Segment Start: DOCUMENT EXTRACT

Besides the shock of the short notice and the seriousness of the subject matter, people commented that the hosts perhaps did not realise that Mill Street was nowhere near Mill Road. The crowd was already riled when it arrived and a rough meeting ensued where the hosts seemed to be surprised by attendee reaction and rather put on the back foot by challenges to decisions and methods.

This set the tone of the following months: “They” announced; “we” (councillors, traders and residents) reacted, resisted, and suggested over many meetings, but compromise was reached as months dragged by. 

The bridge had to close, certainly; but it was reduced to seven weeks in July and August and the draconian “even-to-pedestrians” closures were reduced. (I wonder why the solutions couldn’t have been thought of in the first place.)

Mill Road Traders (I’m a member) called an emergency meeting in June which brought in the largest attendance in several years. We were informed that, while reparations for lost business were not to be considered, both sides of the Bridge would receive £15,000 “happy-money” from GTR to soften the effect of the closure. Traders were called on to submit ideas. At the meeting we scratched their heads: what could we do with “happy-money” that would magically improve sales when our customer base couldn’t reach our shops with the usual … ease (already un-easy from tight parking in Petersfield and tougher parking in Romsey)?

Segment End: DOCUMENT EXTRACT
Segment Start: EXERCISE DATA

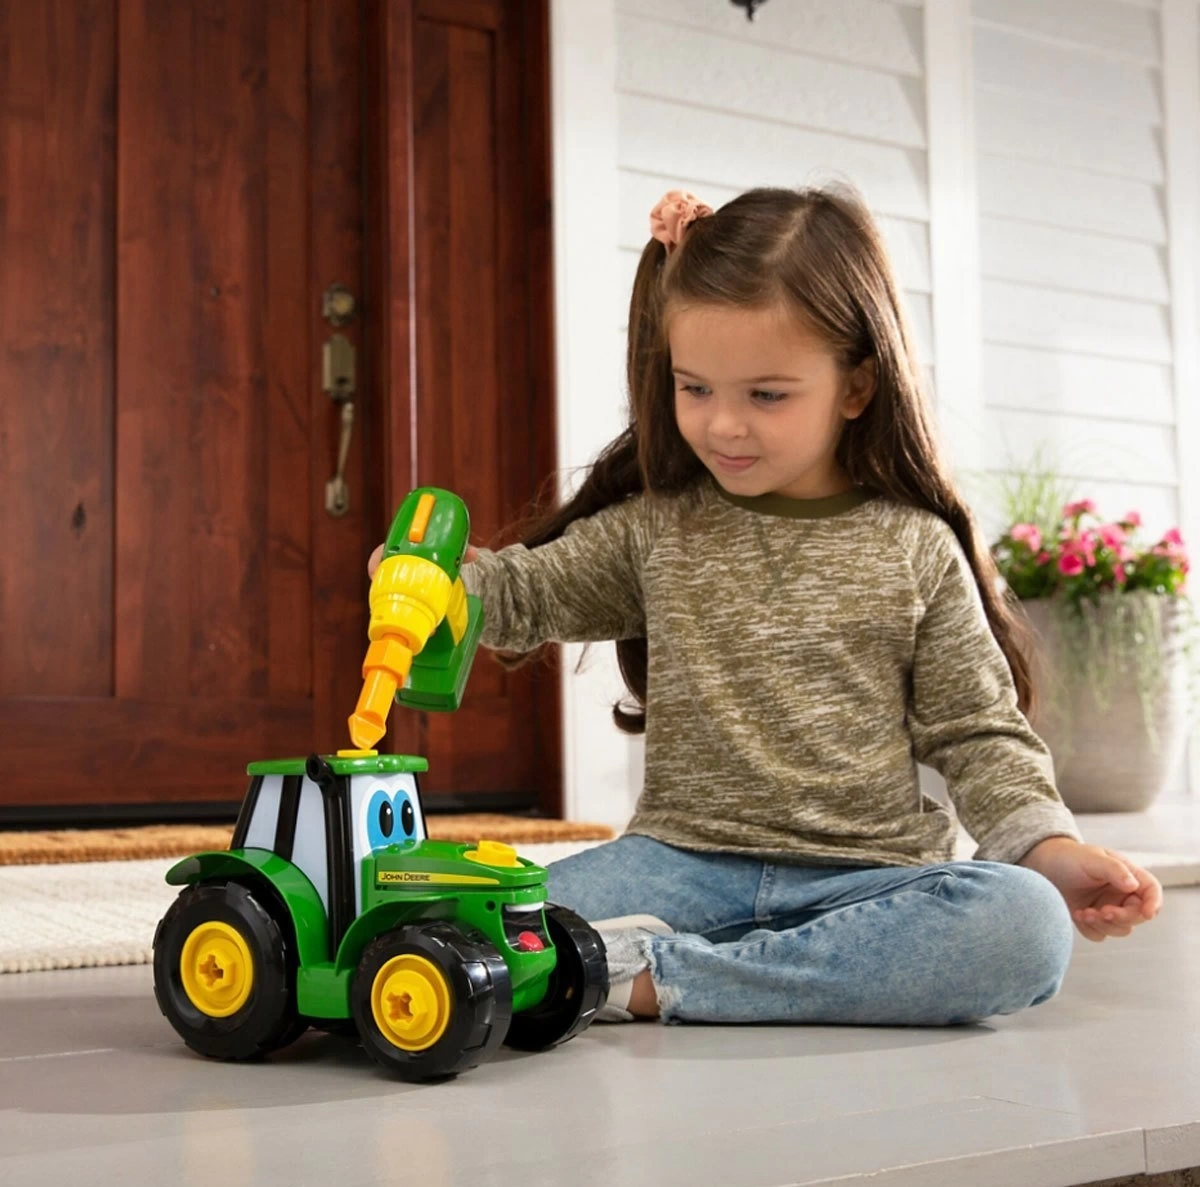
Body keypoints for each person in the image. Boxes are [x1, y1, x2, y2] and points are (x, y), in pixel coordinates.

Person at [369, 185, 1163, 1027]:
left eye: (766, 395)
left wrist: (1049, 849)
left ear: (856, 386)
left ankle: (657, 980)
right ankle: (723, 971)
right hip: (676, 868)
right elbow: (526, 591)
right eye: (695, 388)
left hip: (872, 881)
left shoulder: (916, 547)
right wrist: (436, 587)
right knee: (456, 931)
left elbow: (978, 734)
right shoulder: (659, 528)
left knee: (1024, 926)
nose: (723, 426)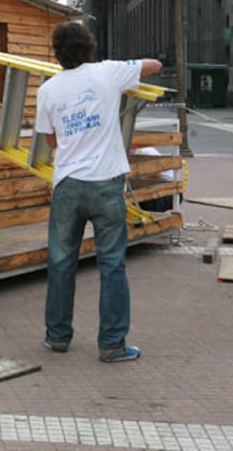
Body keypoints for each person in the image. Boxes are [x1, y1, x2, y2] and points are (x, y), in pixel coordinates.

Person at [33, 21, 162, 362]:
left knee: (61, 262)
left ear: (57, 53)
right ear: (90, 46)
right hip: (106, 183)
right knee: (112, 264)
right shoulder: (109, 73)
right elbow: (154, 65)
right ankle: (112, 345)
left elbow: (51, 141)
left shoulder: (48, 89)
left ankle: (57, 337)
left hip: (68, 184)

Segment End: EXERCISE DATA

- PARTS OF THE EXERCISE -
- A) In the Mill Road bridge closure account, how long was the bridge closure reduced to?
- B) Pick up the account of the Mill Road bridge closure after its final sentence and carry it forward.

- EXERCISE RESULTS -
- A) Seven weeks, in July and August.

- B)
An ad campaign in the Cambridge Independent, a reissue of the shop map of Mill Road, and a series of car-boot sales were suggested by traders, approved by GTR and fast-tracked in a few weeks, along with many other initiatives by other residents’ groups on both sides of the Bridge.

But the traders knew that those actions would never make up for lower traffic – and would not help bring people back afterwards, to retrain them to travel down Mill Road again and consider it a main shopping source for Cambridge. 

So traders and residents plodded on… and then, the gasworks started in earnest, followed by the huge fire at Gee’s, saddening the Road and blocking traffic further. And then, the gasworks came back! to sections they couldn’t reach before, owing to the fire. Several business and homes were occasionally inaccessible or without gas and even water for days. 

The aggro felt unending and would have been far worse without the constant vigilance of local councillors, who worked much harder than most people know. My hat is off to them.

Some amusement was extracted, some experiments with alternative uses of the road; all ages were involved with events from historical to musical; some sense of life was rapidly concocted and consumed by a decent number; “lemons got quick-squashed into lemonade”, if you will.

The day the bridge was re-opened to full vehicle traffic, my shop had its best sales in weeks. The day the diggers ceased and the barriers left felt sparkly and new. We’re back!

– Which is all very nice and optimistic, but there is still underlying damage to our businesses that will take luck and time to heal; it may be too-little-too-late for some.

What can we do to help now? One way is to support the Mill Road Winter Fair more than ever: bring the crowds back and show them our colours and spirit. Volunteer to help on the day – cheerful involvement of locals makes such a good impression on the visitors we need.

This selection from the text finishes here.